Standard: CCSS.MATH.3.NBT.A.2
Subtraction-with-borrowing is a critical stepping stone in your third grader's math journey because it moves them beyond simple subtraction into two-digit problems they'll encounter throughout elementary school and beyond. At ages 8-9, students are developing the abstract thinking needed to understand that ten ones can be regrouped as one ten—a concept that feels magical to some children and confusing to others. This skill builds mental flexibility and number sense, helping them see numbers not as fixed units but as flexible groups that can be broken apart and recombined. Mastering borrowing now prevents frustration later with multi-digit subtraction, division, and even fractions. When your child can confidently solve a problem like 34 − 17, they're building confidence in their own problem-solving abilities and learning that math is about strategy, not just memorization. Whether calculating change at a store or figuring out how many days until a Mars mission launch, subtraction-with-borrowing is the tool that makes real-world math possible.

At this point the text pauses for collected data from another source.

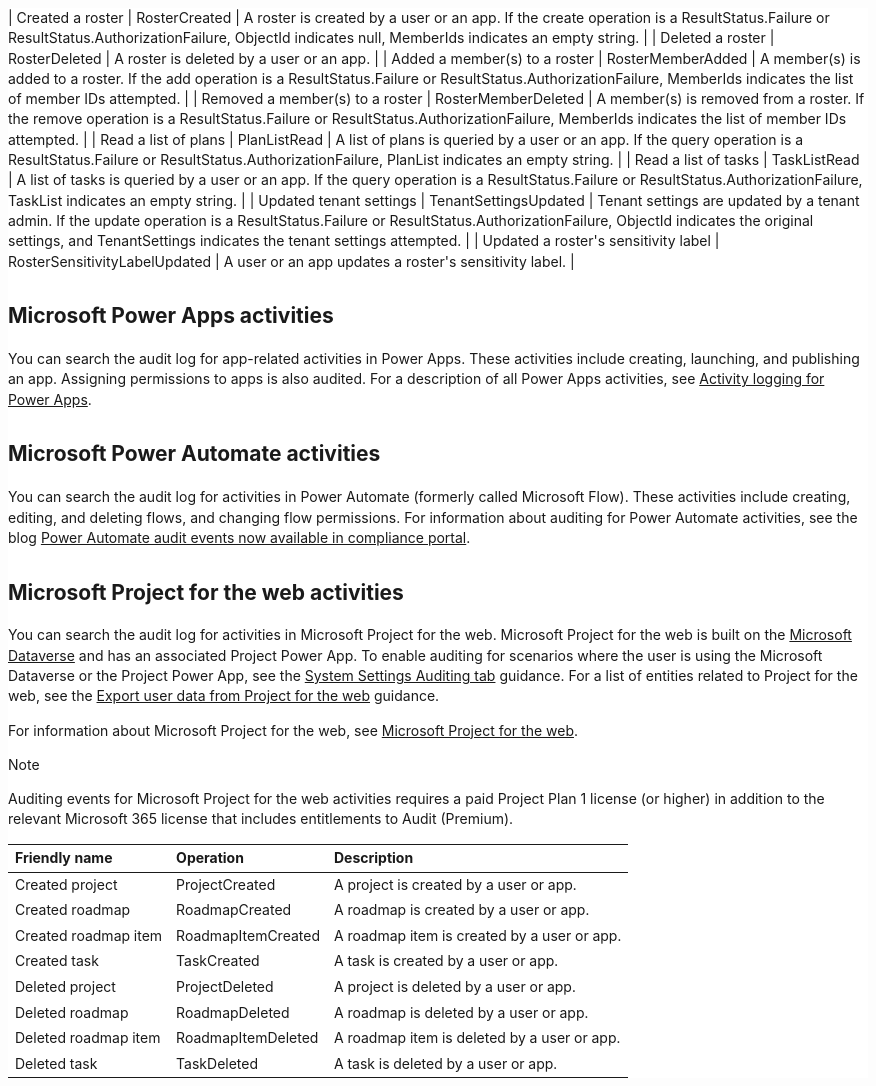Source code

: | Created a roster | RosterCreated | A roster is created by a user or an app. If the create operation is a ResultStatus.Failure or ResultStatus.AuthorizationFailure, ObjectId indicates null, MemberIds indicates an empty string. |
| Deleted a roster | RosterDeleted | A roster is deleted by a user or an app. |
| Added a member(s) to a roster | RosterMemberAdded | A member(s) is added to a roster. If the add operation is a ResultStatus.Failure or ResultStatus.AuthorizationFailure, MemberIds indicates the list of member IDs attempted. |
| Removed a member(s) to a roster | RosterMemberDeleted | A member(s) is removed from a roster. If the remove operation is a ResultStatus.Failure or ResultStatus.AuthorizationFailure, MemberIds indicates the list of member IDs attempted. |
| Read a list of plans | PlanListRead | A list of plans is queried by a user or an app. If the query operation is a ResultStatus.Failure or ResultStatus.AuthorizationFailure, PlanList indicates an empty string. |
| Read a list of tasks | TaskListRead | A list of tasks is queried by a user or an app. If the query operation is a ResultStatus.Failure or ResultStatus.AuthorizationFailure, TaskList indicates an empty string. |
| Updated tenant settings | TenantSettingsUpdated | Tenant settings are updated by a tenant admin. If the update operation is a ResultStatus.Failure or ResultStatus.AuthorizationFailure, ObjectId indicates the original settings, and TenantSettings indicates the tenant settings attempted. |
| Updated a roster's sensitivity label | RosterSensitivityLabelUpdated | A user or an app updates a roster's sensitivity label. |

## Microsoft Power Apps activities

You can search the audit log for app-related activities in Power Apps. These activities include creating, launching, and publishing an app. Assigning permissions to apps is also audited. For a description of all Power Apps activities, see [Activity logging for Power Apps](/power-platform/admin/logging-powerapps#what-events-are-audited).

## Microsoft Power Automate activities

You can search the audit log for activities in Power Automate (formerly called Microsoft Flow). These activities include creating, editing, and deleting flows, and changing flow permissions. For information about auditing for Power Automate activities, see the blog  [Power Automate audit events now available in compliance portal](https://flow.microsoft.com/blog/security-and-compliance-center).

## Microsoft Project for the web activities

You can search the audit log for activities in Microsoft Project for the web. Microsoft Project for the web is built on the [Microsoft Dataverse](https://powerplatform.microsoft.com/dataverse/) and has an associated Project Power App. To enable auditing for scenarios where the user is using the Microsoft Dataverse or the Project Power App, see the [System Settings Auditing tab](/power-platform/admin/system-settings-dialog-box-auditing-tab) guidance. For a list of entities related to Project for the web, see the [Export user data from Project for the web](/project-for-the-web/export-user-data-from-project-for-the-web#find-user-data-in-dataverse-with-the-advanced-find-search-feature) guidance.

For information about Microsoft Project for the web, see [Microsoft Project for the web](https://support.microsoft.com/office/get-started-with-project-for-the-web-50bf3e29-0f0d-4b7a-9d2c-7c78389b67ad).

>[!NOTE]
>Auditing events for Microsoft Project for the web activities requires a paid Project Plan 1 license (or higher) in addition to the relevant Microsoft 365 license that includes entitlements to Audit (Premium).

|Friendly name|Operation|Description|
|:------------|:--------|:----------|
|Created project|ProjectCreated|A project is created by a user or app.|
|Created roadmap|RoadmapCreated|A roadmap is created by a user or app.|
|Created roadmap item|RoadmapItemCreated|A roadmap item is created by a user or app.|
|Created task|TaskCreated|A task is created by a user or app.|
|Deleted project|ProjectDeleted|A project is deleted by a user or app.|
|Deleted roadmap|RoadmapDeleted|A roadmap is deleted by a user or app.|
|Deleted roadmap item|RoadmapItemDeleted|A roadmap item is deleted by a user or app.|
|Deleted task|TaskDeleted|A task is deleted by a user or app.|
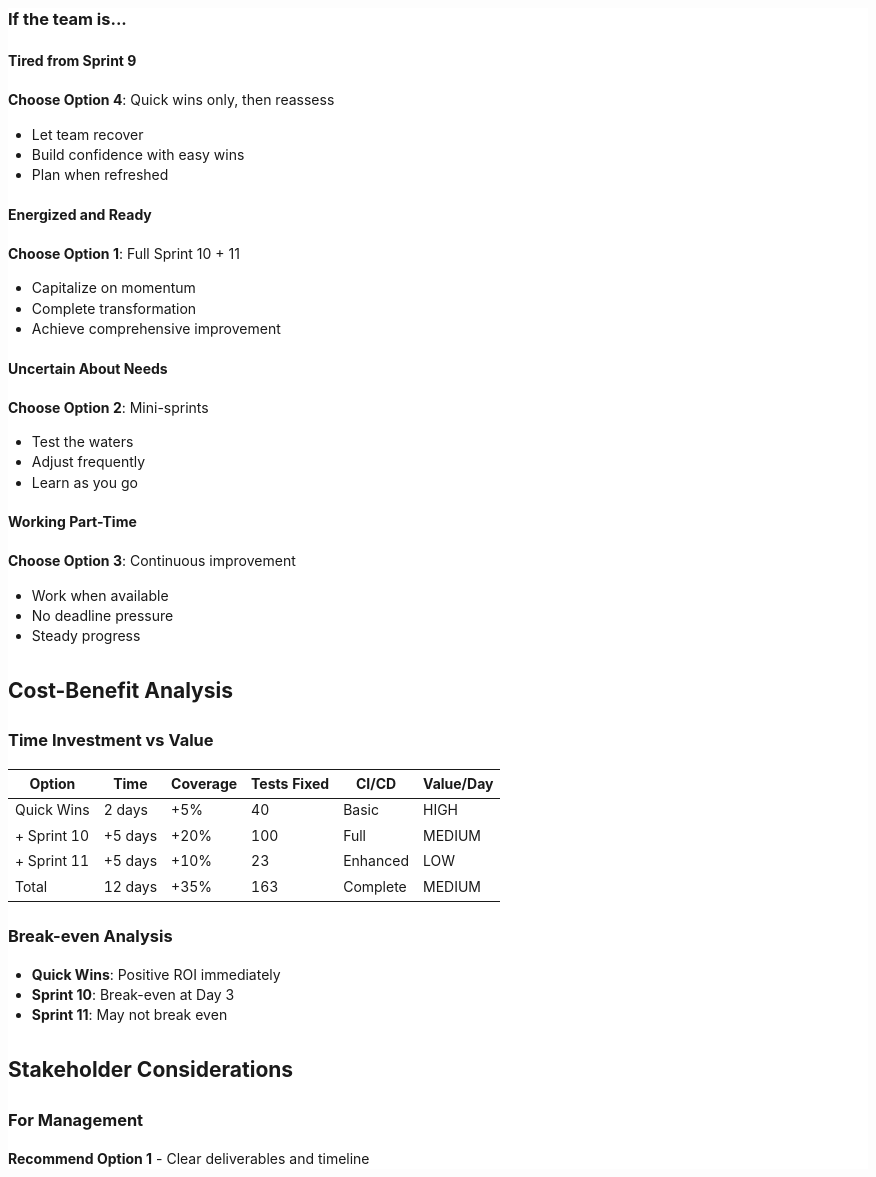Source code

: ### If the team is...

#### Tired from Sprint 9
**Choose Option 4**: Quick wins only, then reassess
- Let team recover
- Build confidence with easy wins
- Plan when refreshed

#### Energized and Ready
**Choose Option 1**: Full Sprint 10 + 11
- Capitalize on momentum
- Complete transformation
- Achieve comprehensive improvement

#### Uncertain About Needs
**Choose Option 2**: Mini-sprints
- Test the waters
- Adjust frequently
- Learn as you go

#### Working Part-Time
**Choose Option 3**: Continuous improvement
- Work when available
- No deadline pressure
- Steady progress

## Cost-Benefit Analysis

### Time Investment vs Value

| Option | Time | Coverage | Tests Fixed | CI/CD | Value/Day |
|--------|------|----------|-------------|-------|-----------|
| Quick Wins | 2 days | +5% | 40 | Basic | HIGH |
| + Sprint 10 | +5 days | +20% | 100 | Full | MEDIUM |
| + Sprint 11 | +5 days | +10% | 23 | Enhanced | LOW |
| Total | 12 days | +35% | 163 | Complete | MEDIUM |

### Break-even Analysis
- **Quick Wins**: Positive ROI immediately
- **Sprint 10**: Break-even at Day 3
- **Sprint 11**: May not break even

## Stakeholder Considerations

### For Management
**Recommend Option 1** - Clear deliverables and timeline
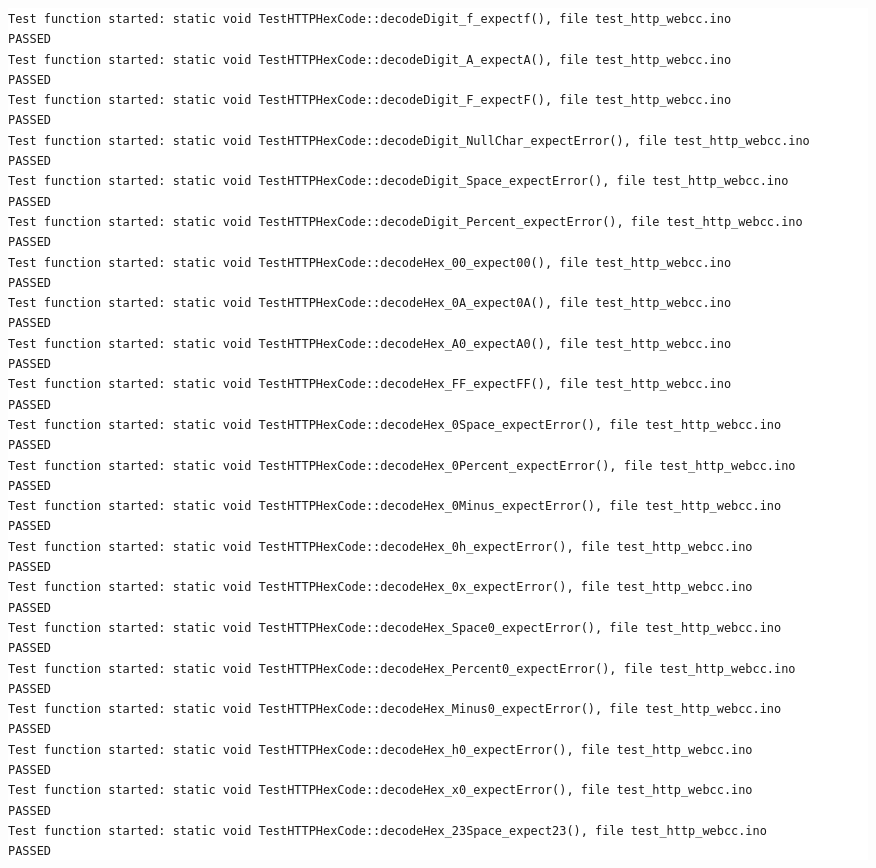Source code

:     Test function started: static void TestHTTPHexCode::decodeDigit_f_expectf(), file test_http_webcc.ino
    PASSED
    Test function started: static void TestHTTPHexCode::decodeDigit_A_expectA(), file test_http_webcc.ino
    PASSED
    Test function started: static void TestHTTPHexCode::decodeDigit_F_expectF(), file test_http_webcc.ino
    PASSED
    Test function started: static void TestHTTPHexCode::decodeDigit_NullChar_expectError(), file test_http_webcc.ino
    PASSED
    Test function started: static void TestHTTPHexCode::decodeDigit_Space_expectError(), file test_http_webcc.ino
    PASSED
    Test function started: static void TestHTTPHexCode::decodeDigit_Percent_expectError(), file test_http_webcc.ino
    PASSED
    Test function started: static void TestHTTPHexCode::decodeHex_00_expect00(), file test_http_webcc.ino
    PASSED
    Test function started: static void TestHTTPHexCode::decodeHex_0A_expect0A(), file test_http_webcc.ino
    PASSED
    Test function started: static void TestHTTPHexCode::decodeHex_A0_expectA0(), file test_http_webcc.ino
    PASSED
    Test function started: static void TestHTTPHexCode::decodeHex_FF_expectFF(), file test_http_webcc.ino
    PASSED
    Test function started: static void TestHTTPHexCode::decodeHex_0Space_expectError(), file test_http_webcc.ino
    PASSED
    Test function started: static void TestHTTPHexCode::decodeHex_0Percent_expectError(), file test_http_webcc.ino
    PASSED
    Test function started: static void TestHTTPHexCode::decodeHex_0Minus_expectError(), file test_http_webcc.ino
    PASSED
    Test function started: static void TestHTTPHexCode::decodeHex_0h_expectError(), file test_http_webcc.ino
    PASSED
    Test function started: static void TestHTTPHexCode::decodeHex_0x_expectError(), file test_http_webcc.ino
    PASSED
    Test function started: static void TestHTTPHexCode::decodeHex_Space0_expectError(), file test_http_webcc.ino
    PASSED
    Test function started: static void TestHTTPHexCode::decodeHex_Percent0_expectError(), file test_http_webcc.ino
    PASSED
    Test function started: static void TestHTTPHexCode::decodeHex_Minus0_expectError(), file test_http_webcc.ino
    PASSED
    Test function started: static void TestHTTPHexCode::decodeHex_h0_expectError(), file test_http_webcc.ino
    PASSED
    Test function started: static void TestHTTPHexCode::decodeHex_x0_expectError(), file test_http_webcc.ino
    PASSED
    Test function started: static void TestHTTPHexCode::decodeHex_23Space_expect23(), file test_http_webcc.ino
    PASSED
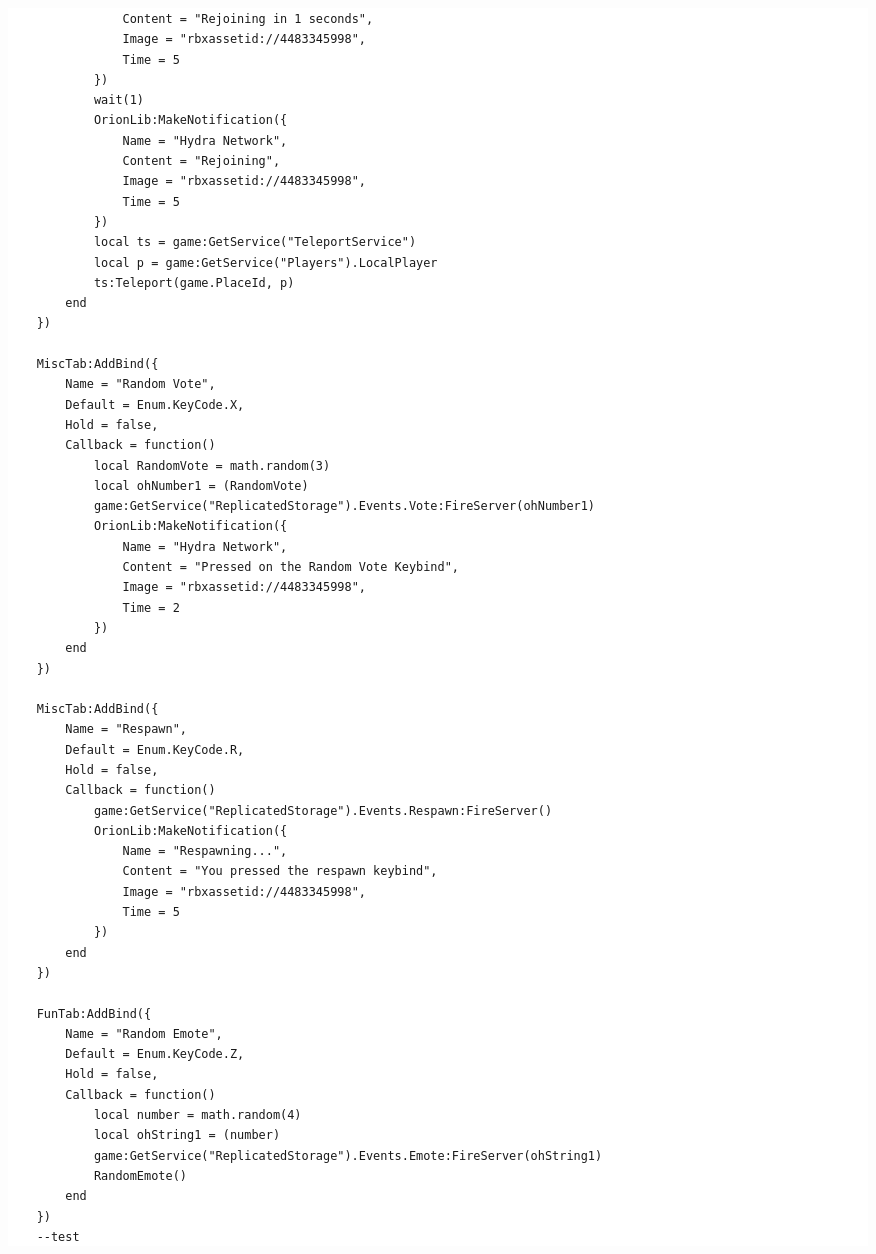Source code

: 					Content = "Rejoining in 1 seconds",
					Image = "rbxassetid://4483345998",
					Time = 5
				})
				wait(1)
				OrionLib:MakeNotification({
					Name = "Hydra Network",
					Content = "Rejoining",
					Image = "rbxassetid://4483345998",
					Time = 5
				})
				local ts = game:GetService("TeleportService")
				local p = game:GetService("Players").LocalPlayer
				ts:Teleport(game.PlaceId, p)
			end    
		})
 
		MiscTab:AddBind({
			Name = "Random Vote",
			Default = Enum.KeyCode.X,
			Hold = false,
			Callback = function()
				local RandomVote = math.random(3)
				local ohNumber1 = (RandomVote)
				game:GetService("ReplicatedStorage").Events.Vote:FireServer(ohNumber1)
				OrionLib:MakeNotification({
					Name = "Hydra Network",
					Content = "Pressed on the Random Vote Keybind",
					Image = "rbxassetid://4483345998",
					Time = 2
				}) 
			end    
		})
 
		MiscTab:AddBind({
			Name = "Respawn",
			Default = Enum.KeyCode.R,
			Hold = false,
			Callback = function()
				game:GetService("ReplicatedStorage").Events.Respawn:FireServer()
				OrionLib:MakeNotification({
					Name = "Respawning...",
					Content = "You pressed the respawn keybind",
					Image = "rbxassetid://4483345998",
					Time = 5
				})
			end    
		})
 
		FunTab:AddBind({
			Name = "Random Emote",
			Default = Enum.KeyCode.Z,
			Hold = false,
			Callback = function()
				local number = math.random(4)
				local ohString1 = (number)
				game:GetService("ReplicatedStorage").Events.Emote:FireServer(ohString1)
				RandomEmote()
			end    
		})
		--test
 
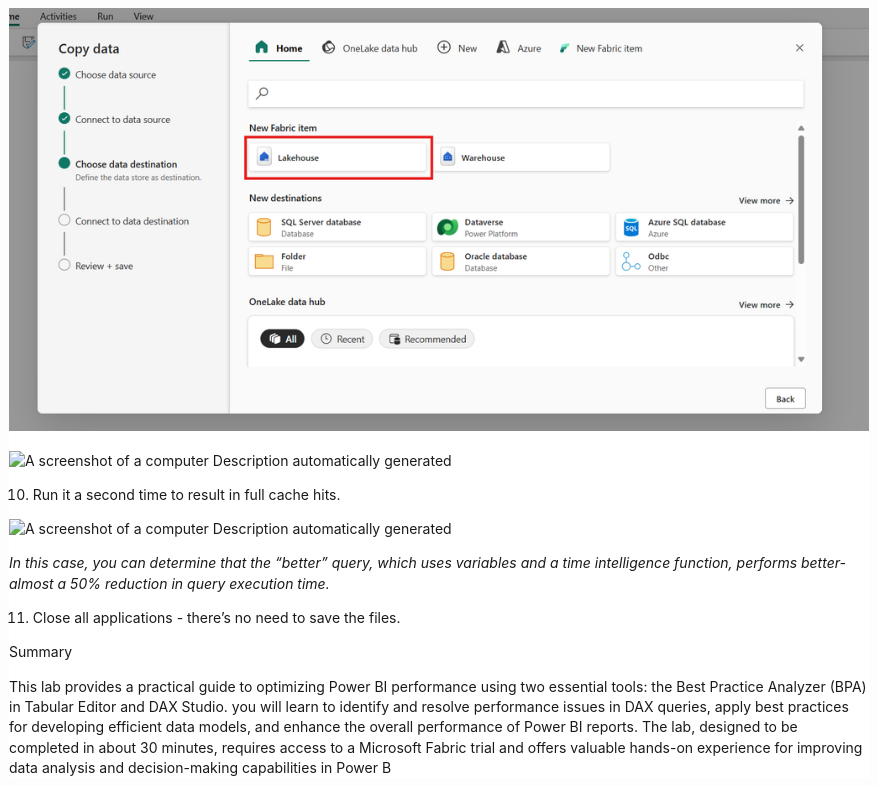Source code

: ![](./media/image70.png)

![A screenshot of a computer Description automatically
generated](./media/image71.png)

10. Run it a second time to result in full cache hits.

![A screenshot of a computer Description automatically
generated](./media/image72.png)

*In this case, you can determine that the “better” query, which uses
variables and a time intelligence function, performs better-almost a 50%
reduction in query execution time.*

11. Close all applications - there’s no need to save the files.

Summary

This lab provides a practical guide to optimizing Power BI performance
using two essential tools: the Best Practice Analyzer (BPA) in Tabular
Editor and DAX Studio. you will learn to identify and resolve
performance issues in DAX queries, apply best practices for developing
efficient data models, and enhance the overall performance of Power BI
reports. The lab, designed to be completed in about 30 minutes, requires
access to a Microsoft Fabric trial and offers valuable hands-on
experience for improving data analysis and decision-making capabilities
in Power B
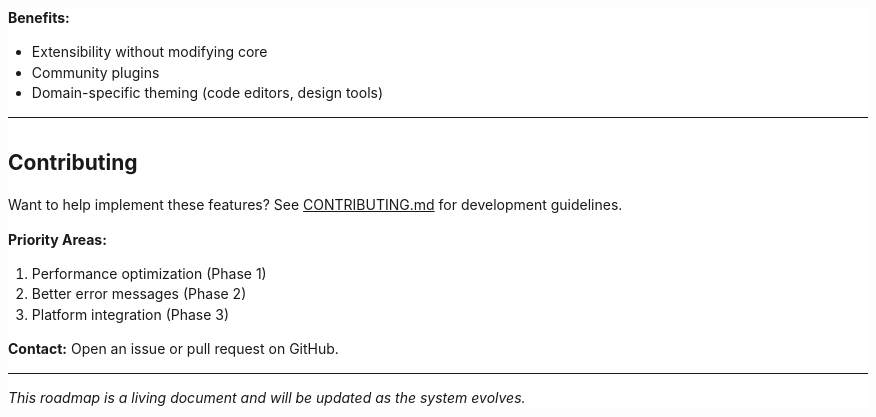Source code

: **Benefits:**
- Extensibility without modifying core
- Community plugins
- Domain-specific theming (code editors, design tools)

---

## Contributing

Want to help implement these features? See [CONTRIBUTING.md](../CONTRIBUTING.md) for development guidelines.

**Priority Areas:**
1. Performance optimization (Phase 1)
2. Better error messages (Phase 2)
3. Platform integration (Phase 3)

**Contact:** Open an issue or pull request on GitHub.

---

*This roadmap is a living document and will be updated as the system evolves.*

The most common error is students forgetting to reduce the tens column after borrowing. For example, in 32 − 15, a student might borrow to make it 3 12 − 15, but then still use 3 (instead of 2) as their tens digit in the answer. Another frequent mistake is borrowing when it's not needed—a student might borrow even when the ones digit on top is already larger than the bottom. Watch for answers that don't make sense in relation to the original problem: if you're subtracting 12 from 30, the answer should be reasonably close to 20, not 8 or 42.
Play a "store checkout" game at home: give your child a small pile of coins or pretend dollars (use paper with numbers written on them), then call out prices and ask how much change they get back from a given amount. For instance, "You have 45 cents and the toy costs 18 cents—how much change?" This makes borrowing concrete and purposeful for an 8-year-old, who can physically count out tens and ones and see why breaking apart a dime (or a ten-dollar bill in pretend play) makes the subtraction possible. Repeat it weekly using different scenarios, and your child will internalize the strategy naturally.